I hate you for making it hard for me to fall in love with somebody else, you left me hanging, ruined my whole trust and now every person that comes along, just reminds me of how you treated me and makes me not want to let anyone in. I’m reluctant to let down these walls, I meet people and as soon as I start to feel as though Im getting attached, I run off. No matter how good the person maybe.
I hate you for every time my friends had to pick me up and take me somewhere just to get my mind off things. All the times I woke up at dumb hours of the night calling them because I needed to vent. I hate you for my friends for being able to actually tell me ‘I told you so’.
I hate you for the brusies . You never hit me but you did just as bad. You left a scar and I feel as though its never going to heal.
I hate you for the time I hugged my mum and she told me she hates seeing me like this. I think she realised her little girl was no longer the same.

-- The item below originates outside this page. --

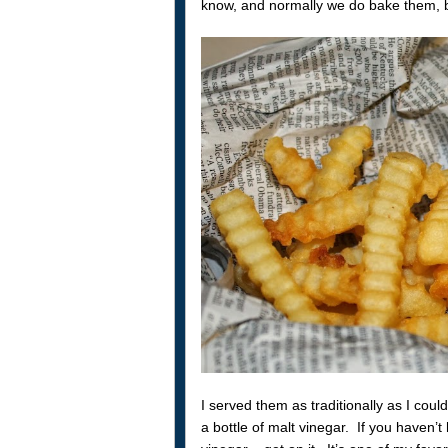
know, and normally we do bake them, but
I served them as traditionally as I coul
a bottle of malt vinegar. If you haven’t h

I hate you for all the shoulders you made cry on and the fact none of them was ever yours
I hate you for not giving me the love and respect i deserved and made the words ‘I love you’ difficult to leave my mouth
I hate the fact that everywhere I walk I can never get rid of your scent.
I hate you for everything you put me through.
And I just want to let you know, that the bridge is burnt so no matter if you come to realise that you’ll never find anyone that loved you like i did, it will be too late. The bridge is burnt now and I promise we will never cross paths again.